─── Texto extraído ───
En 1964 su mujer murió repentinamente por una neumonía en San Juan, cerca de Alicante (España). Entonces emerge el Ballard más preocupado por hacer de padre y madre de sus hijos, pero también consciente de que en muchos sentidos sus hijos lo educarían a él. Después de largos meses de celibato transitó por el polo opuesto: “una especie de promiscuidad desesperada, una forma de tratamiento de choque con el que intentaba volver a la vida a fuerza de voluntad”. En 1970 publicó La exhibición de atrocidades, un intento por entender los sesenta, “una década en que muchas cosas parecieron cambiar para bien”. De Crash, su siguiente novela, llevada al cine por David Cronenberg en 1996, dice que se proponía ser una “embestida frontal” contra todas las suposiciones convencionales acerca de la aversión a la violencia. “Crash se desarrolla en un punto en el que el sexo y la muerte confluyen, aunque el gráfico resulte difícil de interpretar y se reajuste constantemente”, opina el escritor.
─── Datos proporcionados ───
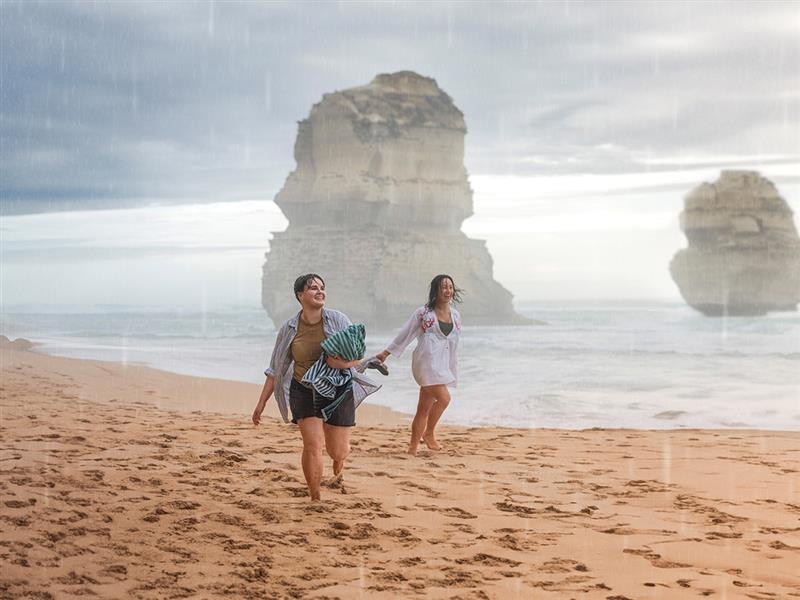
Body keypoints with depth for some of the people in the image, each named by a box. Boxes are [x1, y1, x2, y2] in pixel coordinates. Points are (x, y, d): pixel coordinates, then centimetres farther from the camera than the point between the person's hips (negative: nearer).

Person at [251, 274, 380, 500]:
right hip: (304, 392, 0)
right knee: (313, 445, -16)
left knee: (338, 451, 6)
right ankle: (315, 499, -1)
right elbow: (275, 369, 6)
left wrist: (343, 363, -27)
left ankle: (338, 469, 45)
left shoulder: (338, 320, -6)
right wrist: (261, 403, 5)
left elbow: (358, 355, -3)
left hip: (338, 390, 0)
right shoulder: (289, 329, -3)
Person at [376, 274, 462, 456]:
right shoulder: (423, 312, 1)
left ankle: (413, 448, 10)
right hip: (426, 360, -5)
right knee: (443, 398, -20)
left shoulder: (455, 315, 16)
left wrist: (452, 370, 20)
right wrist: (386, 352, 11)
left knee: (424, 409, 6)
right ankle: (429, 433, 0)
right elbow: (405, 334, 8)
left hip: (442, 364, 5)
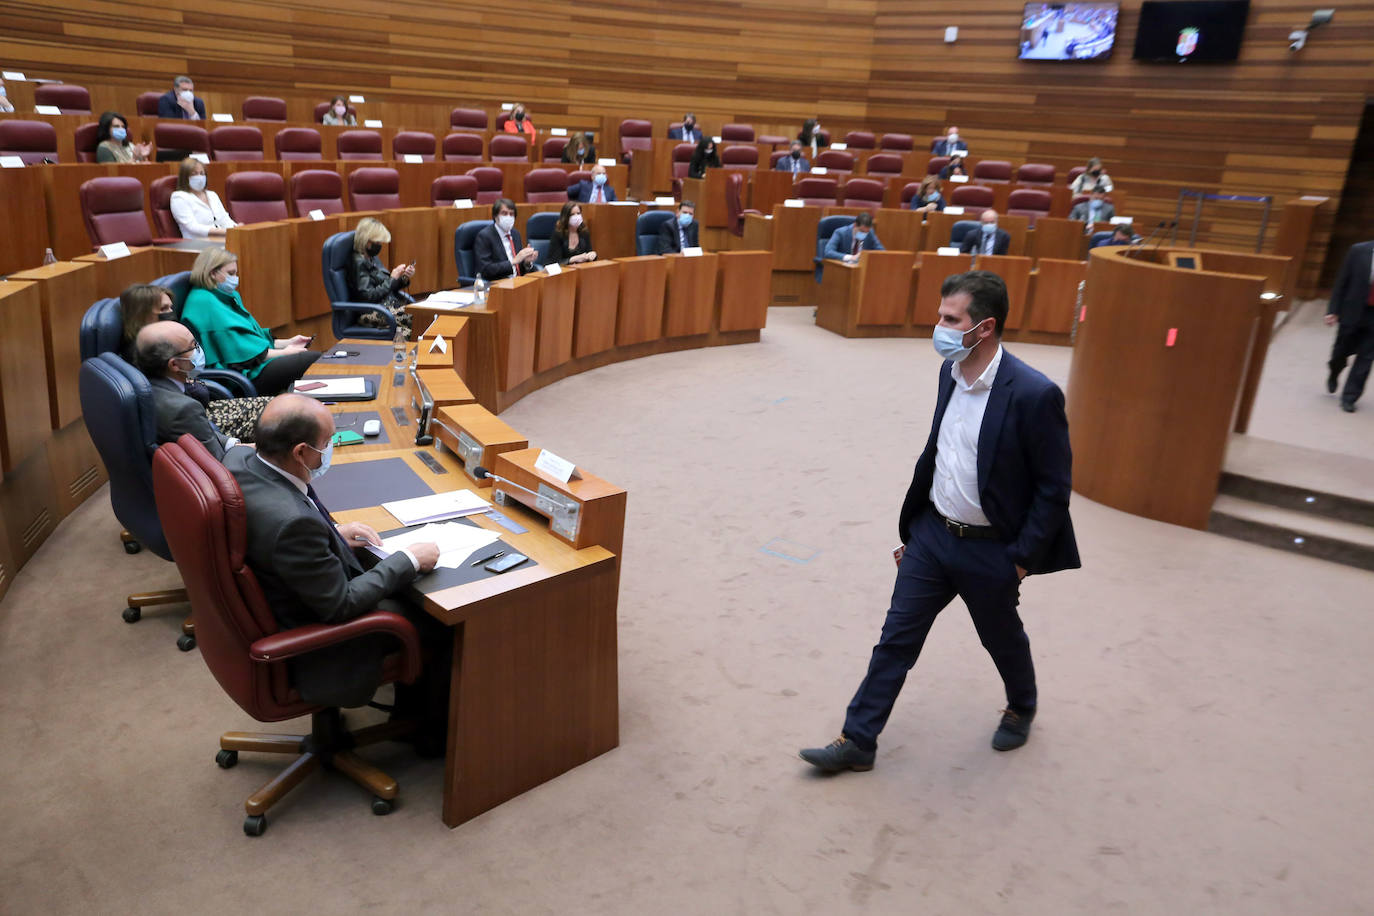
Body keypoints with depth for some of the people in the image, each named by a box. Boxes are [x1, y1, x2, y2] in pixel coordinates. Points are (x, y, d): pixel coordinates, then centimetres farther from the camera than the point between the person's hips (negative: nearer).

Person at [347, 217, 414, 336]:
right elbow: (368, 296, -17)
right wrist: (392, 278, -10)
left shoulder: (373, 258, 17)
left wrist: (404, 278, 2)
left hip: (390, 305, 9)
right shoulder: (358, 262, -10)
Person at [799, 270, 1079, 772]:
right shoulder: (951, 372, 0)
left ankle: (1021, 708, 51)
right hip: (932, 534, 5)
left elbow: (1054, 488, -15)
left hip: (990, 551, -5)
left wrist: (1021, 559, -13)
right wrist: (910, 528, 13)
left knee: (1003, 640, 20)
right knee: (896, 639, 9)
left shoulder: (1034, 395, -22)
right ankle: (857, 742, 20)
───
Consigna de trabajo 1: Enumera todos los años que aparecen en el fragmento sobre Ballard.
Consigna de trabajo 2: Prolonga el fragmento sobre Ballard a partir de su última oración.

Respuesta escrita 1: 1964, 1970 y 1996.

Respuesta escrita 2:
La fama internacional llegaría de la mano de El imperio del sol, en la que adoptó la perspectiva de un niño que se convierte en adolescente durante la Segunda Guerra Mundial, su novela más autobiográfica, adaptada al cine por Steven Spielberg. En 1991, después de la publicación de La bondad de las mujeres, la BBC decidió hacer un programa sobre la vida y la obra de Ballard, quien pasó una semana en Shanghai con el equipo de filmación y su director, James Runcie. El escritor inglés regresó al hogar del que su mente nunca logró escapar, pero el territorio y la atmósfera no se correspondían con las imágenes acopiadas en la galería de su memoria. Se sintió mentalmente herido, pero renovado después de esa incursión por aquellos santuarios de su infancia. “Me había acercado a un espejo, había aceptado que era real a su manera, y luego lo había cruzado hasta el otro lado.” A pesar del raudo vuelo sobre sus vínculos con las drogas y el alcohol, más allá de cierto pudor que se intuye en cuanto a su relación con las mujeres–, Milagros de vida es la semblanza de un hombre dichoso que nos sugiere que las obras son las únicas criaturas inmunizadas contra la muerte. Las peripecias del tiempo y las arbitrariedades de las modas son harina de otro costal.